Piaget’s theory rejects the idea of a separation between the mind and the world and proposes that adaptation is both physiological and cognitive. The key message is that we organize knowledge to adapt cognitively to the world. Piaget posited the existence of schemata, organized units of knowledge about the world, to explain how we do this organizing. These schemata are stored in a kind of cognitive filing cabinet and consulted when we interact with our environment. As we gain more experience, new experiences are stored away as visual representations linked to specific memories and combined to create a behavioral script. However, the development of such complex schemata is only possible after much cognitive development.

Cognitive Development through Assimilation and Accommodation

The renowned psychologist, Piaget, believed that cognitive development is driven by assimilation and accommodation. Assimilation is the process of incorporating new information into existing mental structures or schemata, while accommodation involves modifying or creating new schemata. Piaget’s observation of a young child’s misidentification of a squirrel as a dog exemplifies assimilation. As the child encountered a new stimulus, he imposed his dog schema on the squirrel, charting it onto his mental map of the world. Accommodation, on the other hand, occurs when new stimuli do not fit existing schemata. This process can either create new schemata to fit the stimuli or modify existing schemata to include them. Both assimilation and accommodation are crucial in driving cognitive development. As we assimilate more stimuli, our schemata grow and adapt. However, we also need to accommodate new information to make our organization of knowledge useful. Through these two processes, we improve our mental capacity to respond appropriately to an ever-increasing number of situations.
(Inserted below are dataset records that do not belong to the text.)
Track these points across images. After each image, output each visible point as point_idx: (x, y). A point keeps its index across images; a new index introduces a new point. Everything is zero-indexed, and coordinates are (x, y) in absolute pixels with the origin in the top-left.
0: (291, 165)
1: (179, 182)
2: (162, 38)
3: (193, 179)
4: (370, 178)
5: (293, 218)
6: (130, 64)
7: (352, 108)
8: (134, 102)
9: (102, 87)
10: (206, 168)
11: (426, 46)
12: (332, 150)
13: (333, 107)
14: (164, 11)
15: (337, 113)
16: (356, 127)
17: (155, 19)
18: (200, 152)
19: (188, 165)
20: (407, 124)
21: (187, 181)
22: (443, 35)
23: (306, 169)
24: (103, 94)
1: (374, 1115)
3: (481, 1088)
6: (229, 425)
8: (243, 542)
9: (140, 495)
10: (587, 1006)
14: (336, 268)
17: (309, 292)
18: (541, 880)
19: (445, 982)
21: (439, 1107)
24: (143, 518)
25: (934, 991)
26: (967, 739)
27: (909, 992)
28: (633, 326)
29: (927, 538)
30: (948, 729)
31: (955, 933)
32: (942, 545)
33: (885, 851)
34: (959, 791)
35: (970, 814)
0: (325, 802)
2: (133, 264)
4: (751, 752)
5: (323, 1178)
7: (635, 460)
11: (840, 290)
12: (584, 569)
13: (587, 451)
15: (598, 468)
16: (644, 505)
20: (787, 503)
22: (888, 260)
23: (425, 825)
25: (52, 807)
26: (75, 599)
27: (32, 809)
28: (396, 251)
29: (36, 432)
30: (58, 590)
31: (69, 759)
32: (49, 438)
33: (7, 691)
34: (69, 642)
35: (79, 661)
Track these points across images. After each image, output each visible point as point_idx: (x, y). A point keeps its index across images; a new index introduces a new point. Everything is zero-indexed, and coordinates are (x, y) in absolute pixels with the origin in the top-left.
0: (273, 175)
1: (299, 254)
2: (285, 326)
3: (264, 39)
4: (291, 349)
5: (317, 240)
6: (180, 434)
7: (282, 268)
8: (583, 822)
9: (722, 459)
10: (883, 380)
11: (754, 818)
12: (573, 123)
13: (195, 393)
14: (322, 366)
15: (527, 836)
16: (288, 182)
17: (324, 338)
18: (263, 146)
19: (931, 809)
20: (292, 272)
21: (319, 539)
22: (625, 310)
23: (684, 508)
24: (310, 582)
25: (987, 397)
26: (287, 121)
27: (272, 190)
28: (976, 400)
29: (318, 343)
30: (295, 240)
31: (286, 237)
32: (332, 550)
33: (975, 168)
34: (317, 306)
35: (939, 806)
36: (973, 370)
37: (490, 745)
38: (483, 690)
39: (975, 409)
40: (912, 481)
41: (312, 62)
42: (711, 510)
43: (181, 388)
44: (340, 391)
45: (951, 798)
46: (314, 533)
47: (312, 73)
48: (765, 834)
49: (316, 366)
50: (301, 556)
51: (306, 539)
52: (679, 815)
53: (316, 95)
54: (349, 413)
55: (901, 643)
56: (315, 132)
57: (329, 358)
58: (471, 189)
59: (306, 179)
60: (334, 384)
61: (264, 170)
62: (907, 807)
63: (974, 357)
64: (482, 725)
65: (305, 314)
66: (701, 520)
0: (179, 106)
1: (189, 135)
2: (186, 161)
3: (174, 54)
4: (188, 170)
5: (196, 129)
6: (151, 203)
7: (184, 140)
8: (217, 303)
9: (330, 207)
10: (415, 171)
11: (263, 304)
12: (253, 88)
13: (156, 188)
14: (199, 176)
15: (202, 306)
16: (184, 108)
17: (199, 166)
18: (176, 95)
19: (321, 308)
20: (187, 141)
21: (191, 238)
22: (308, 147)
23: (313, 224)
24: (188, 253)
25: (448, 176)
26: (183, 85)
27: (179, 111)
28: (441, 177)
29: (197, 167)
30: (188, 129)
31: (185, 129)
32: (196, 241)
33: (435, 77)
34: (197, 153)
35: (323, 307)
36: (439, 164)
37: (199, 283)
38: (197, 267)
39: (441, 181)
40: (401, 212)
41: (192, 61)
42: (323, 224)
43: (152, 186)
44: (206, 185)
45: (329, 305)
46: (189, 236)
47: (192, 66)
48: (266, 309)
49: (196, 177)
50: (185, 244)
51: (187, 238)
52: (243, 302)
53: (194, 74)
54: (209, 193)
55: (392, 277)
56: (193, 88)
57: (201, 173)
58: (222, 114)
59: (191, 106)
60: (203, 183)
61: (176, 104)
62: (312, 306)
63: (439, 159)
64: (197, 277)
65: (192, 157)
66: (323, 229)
Responding to the Environment

According to Piaget, our responses to the environment can be either external or internal. These responses are determined by our needs. The aim is to create equilibrium between ourselves and our surroundings, which is achieved through cognition. This equilibrium creates a state of balance that allows us to assimilate stimuli into existing schemata. When we encounter stimuli that cannot be assimilated into our schemata, we experience disequilibrium and must strive to restore balance through the process of equilibration. This cycle of assimilation and accommodation leads to intellectual breakthroughs that allow us to solve increasingly complex problems. Piaget’s research led him to divide these breakthroughs into specific developmental stages, which will be explored in upcoming summaries.